Transcribe the rest of the listing below, starting with the line that contains "Objector: Jason Webster (Resident)" and ending with the last line, exactly as written.
** RECORDS SHOWN follows **
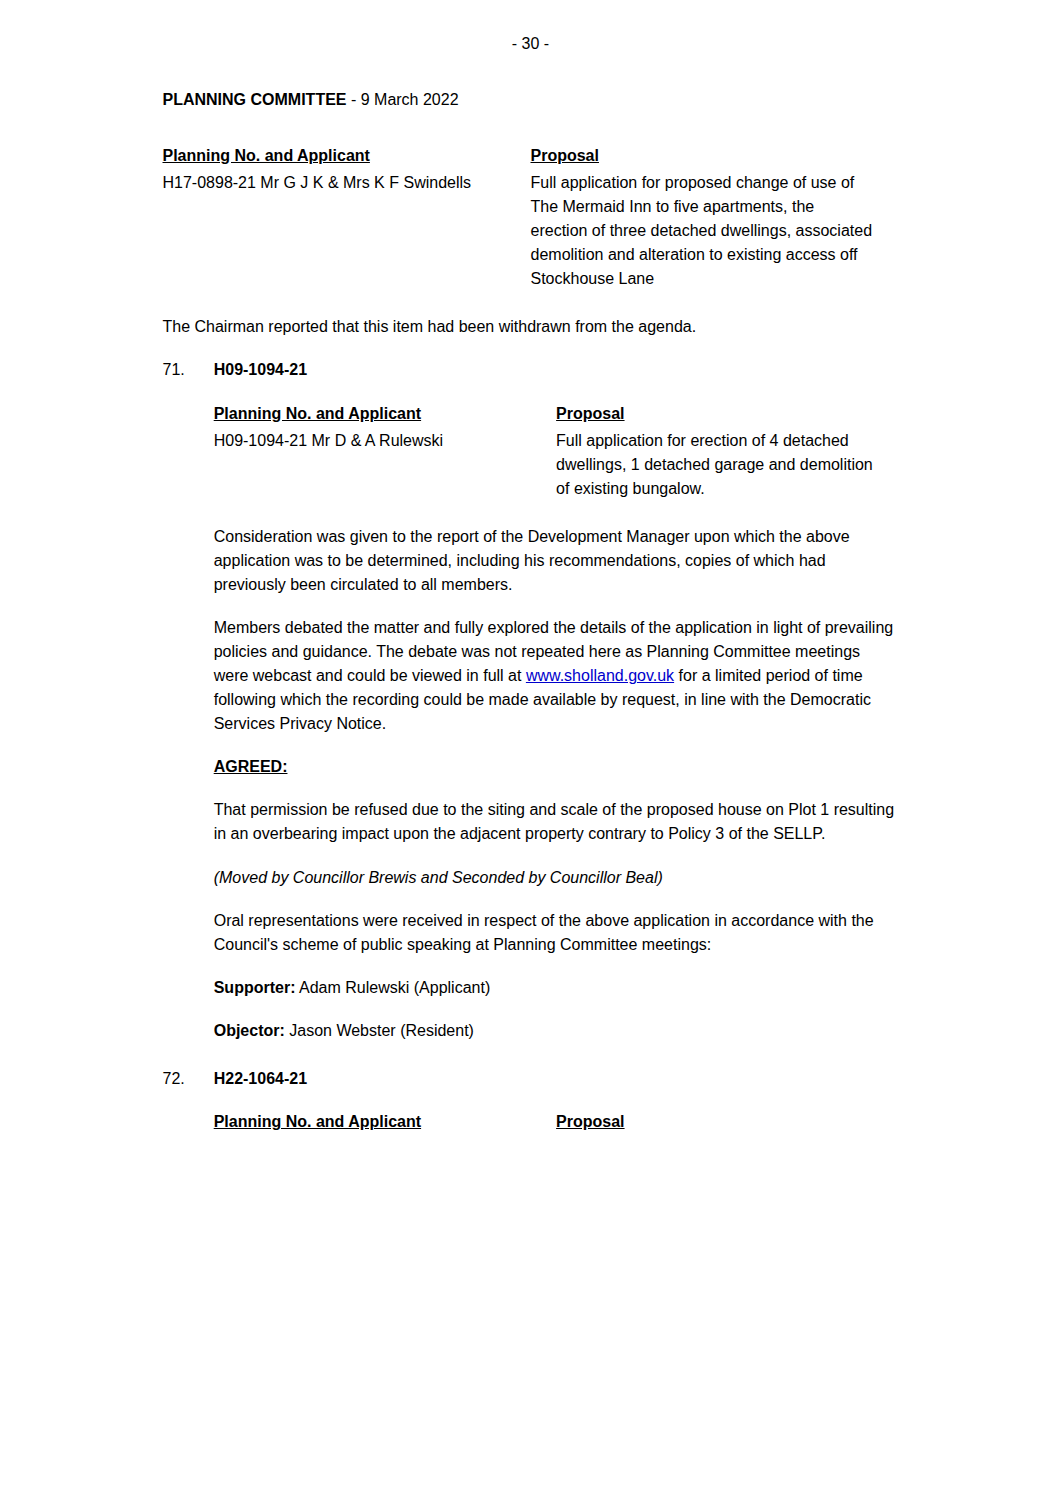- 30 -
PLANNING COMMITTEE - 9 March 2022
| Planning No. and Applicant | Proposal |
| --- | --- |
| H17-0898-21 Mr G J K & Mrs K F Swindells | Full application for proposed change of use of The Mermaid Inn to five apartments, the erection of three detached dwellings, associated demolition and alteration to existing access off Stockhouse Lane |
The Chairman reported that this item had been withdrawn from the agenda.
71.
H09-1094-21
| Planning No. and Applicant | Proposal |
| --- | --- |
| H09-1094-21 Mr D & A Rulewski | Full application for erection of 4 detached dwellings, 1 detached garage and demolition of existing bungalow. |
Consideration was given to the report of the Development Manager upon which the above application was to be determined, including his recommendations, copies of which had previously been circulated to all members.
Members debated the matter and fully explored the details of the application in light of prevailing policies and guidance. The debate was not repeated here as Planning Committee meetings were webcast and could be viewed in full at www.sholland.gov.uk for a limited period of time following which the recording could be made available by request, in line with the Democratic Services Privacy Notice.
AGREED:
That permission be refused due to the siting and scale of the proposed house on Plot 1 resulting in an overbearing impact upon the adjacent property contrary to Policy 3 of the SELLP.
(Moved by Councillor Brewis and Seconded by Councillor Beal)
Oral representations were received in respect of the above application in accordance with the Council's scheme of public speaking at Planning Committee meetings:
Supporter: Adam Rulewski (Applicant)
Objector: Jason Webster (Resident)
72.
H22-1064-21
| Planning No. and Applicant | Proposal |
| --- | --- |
** End of RECORDS SHOWN **
COMPLETED TASK:
Objector: Jason Webster (Resident)
72.
H22-1064-21
| Planning No. and Applicant | Proposal |
| --- | --- |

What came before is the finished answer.